START EXCERPT PROVIDED
2.4. isOK class variable

isOK is defined in CommandBuilder (metplus/wrappers/command_builder.py).

Its function is to note a failed process while not stopping a parent process. Instead of instantly exiting a larger wrapper script once one subprocess has failed this allows all of the processes to attempt to be executed and then note which ones failed.

At the end of the wrapper initialization step, all isOK=false will be collected and reported. Execution of the wrappers will not occur unless all wrappers in the process list are initialized correctly.

The self.log_error function logs an error and sets self.isOK to False, so it is not necessary to set self.isOK = False if this function is called.

c_dict['CONFIG_FILE'] = self.config.getstr('config', 'MODE_CONFIG_FILE', '')
if not c_dict['CONFIG_FILE']:
    self.log_error('MODE_CONFIG_FILE must be set')
if something_else_goes_wrong:
    self.isOK = False

2.5. run_at_time_once function

run_at_time_once runs a process for one specific time. The time depends on the value of {APP_NAME}_RUNTIME_FREQ. Most wrappers run once per each init or valid and forecast lead time. This function is often defined in each wrapper to handle command setup specific to the wrapper. There is a generic version of the function in runtime_freq_wrapper.py that can be used by other wrappers:

def run_at_time_once(self, time_info):
    """! Process runtime and try to build command to run. Most wrappers
    should be able to call this function to perform all of the actions
    needed to build the commands using this template. This function can
    be overridden if necessary.

    @param time_info dictionary containing timing information
    @returns True if command was built/run successfully or
     False if something went wrong
    """
    # get input files
    if not self.find_input_files(time_info):
        return False

    # get output path
    if not self.find_and_check_output_file(time_info):
        return False

    # get other configurations for command
    self.set_command_line_arguments(time_info)

    # set environment variables if using config file
    self.set_environment_variables(time_info)

    # build command and run
    return self.build()

Typically the find_input_files and set_command_line_arguments functions need to be implemented in the wrapper to handle the wrapper-specific functionality.

2.6. run_all_times function

If a wrapper is not inheriting from RuntimeFreqWrapper or one of its child classes, then the run_all_times function can be implemented in the wrapper. This function is called when the wrapper is called.
END EXCERPT PROVIDED
◆ **PROMPT 1**
Using the wrapper documentation above, answer yes or no for each statement and quote the words that decide it. (a) isOK is defined in CommandBuilder. (b) Wrappers still run even if some wrappers in the process list fail to initialize. (c) After self.log_error is called, self.isOK must also be set to False.
◆ **PROMPT 2**
Name every method that the generic run_at_time_once function in the wrapper documentation above calls on self.
START DATA FOR ANALYSIS
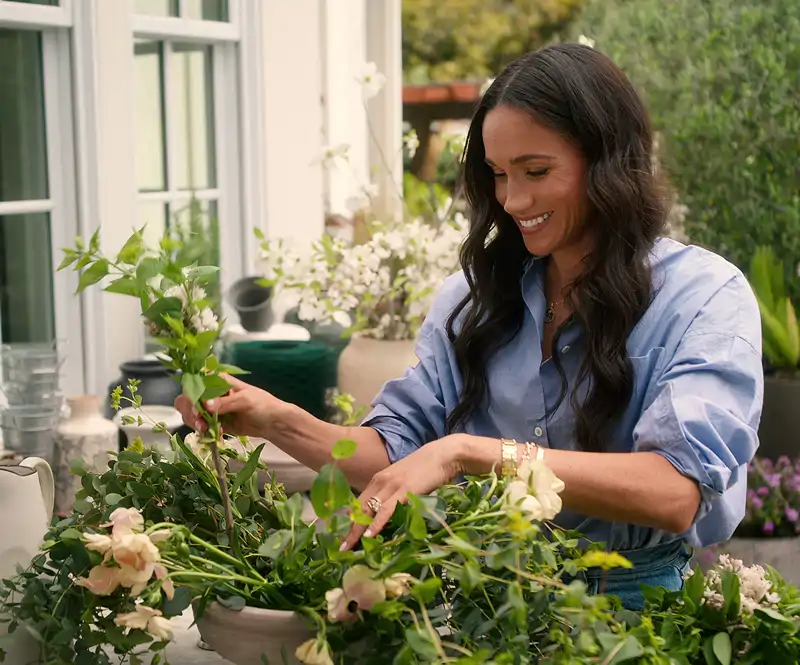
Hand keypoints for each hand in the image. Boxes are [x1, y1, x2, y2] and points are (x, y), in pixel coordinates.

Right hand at [173, 374, 283, 437]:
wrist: (273, 423)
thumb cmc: (263, 404)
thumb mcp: (245, 400)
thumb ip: (225, 403)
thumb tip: (206, 406)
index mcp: (219, 381)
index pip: (196, 382)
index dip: (192, 394)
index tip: (197, 407)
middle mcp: (212, 393)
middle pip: (188, 399)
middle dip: (190, 411)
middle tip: (199, 422)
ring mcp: (212, 409)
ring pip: (191, 414)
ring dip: (194, 423)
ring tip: (206, 431)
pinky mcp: (214, 423)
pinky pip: (202, 427)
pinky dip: (204, 433)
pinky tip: (216, 437)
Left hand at [340, 435, 465, 550]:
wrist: (442, 455)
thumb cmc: (425, 469)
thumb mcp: (402, 480)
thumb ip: (393, 493)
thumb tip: (387, 512)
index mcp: (379, 479)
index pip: (358, 502)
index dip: (349, 520)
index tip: (342, 535)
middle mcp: (380, 481)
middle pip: (359, 508)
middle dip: (348, 529)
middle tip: (340, 547)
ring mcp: (391, 486)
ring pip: (368, 511)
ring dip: (357, 530)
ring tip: (348, 547)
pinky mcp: (404, 491)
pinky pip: (386, 510)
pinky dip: (376, 523)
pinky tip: (368, 535)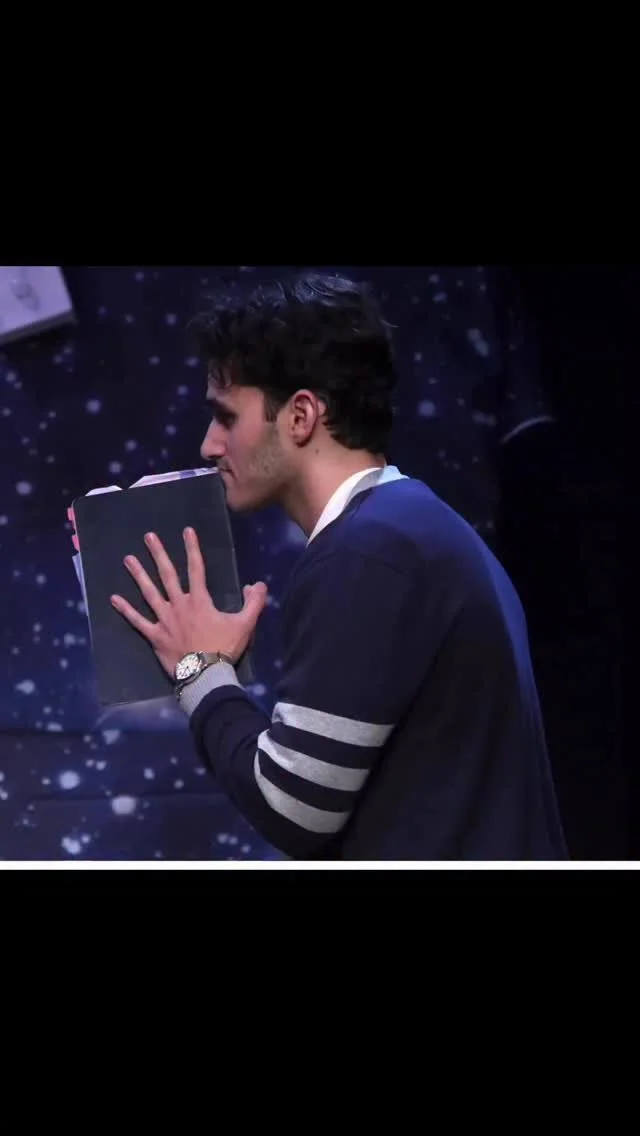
END DATA FOR ANALYSIS
◆ **WRITTEN ANSWER 1**
(a) Yes: "isOK is defined in CommandBuilder (metplus/wrappers/command_builder.py)."
(b) No: "Execution of the wrappers will not occur unless all wrappers in the process list are initialized correctly."
(c) No: "so it is not necessary to set self.isOK = False if this function is called."

◆ **WRITTEN ANSWER 2**
find_input_files, find_and_check_output_file, set_command_line_arguments, set_environment_variables, build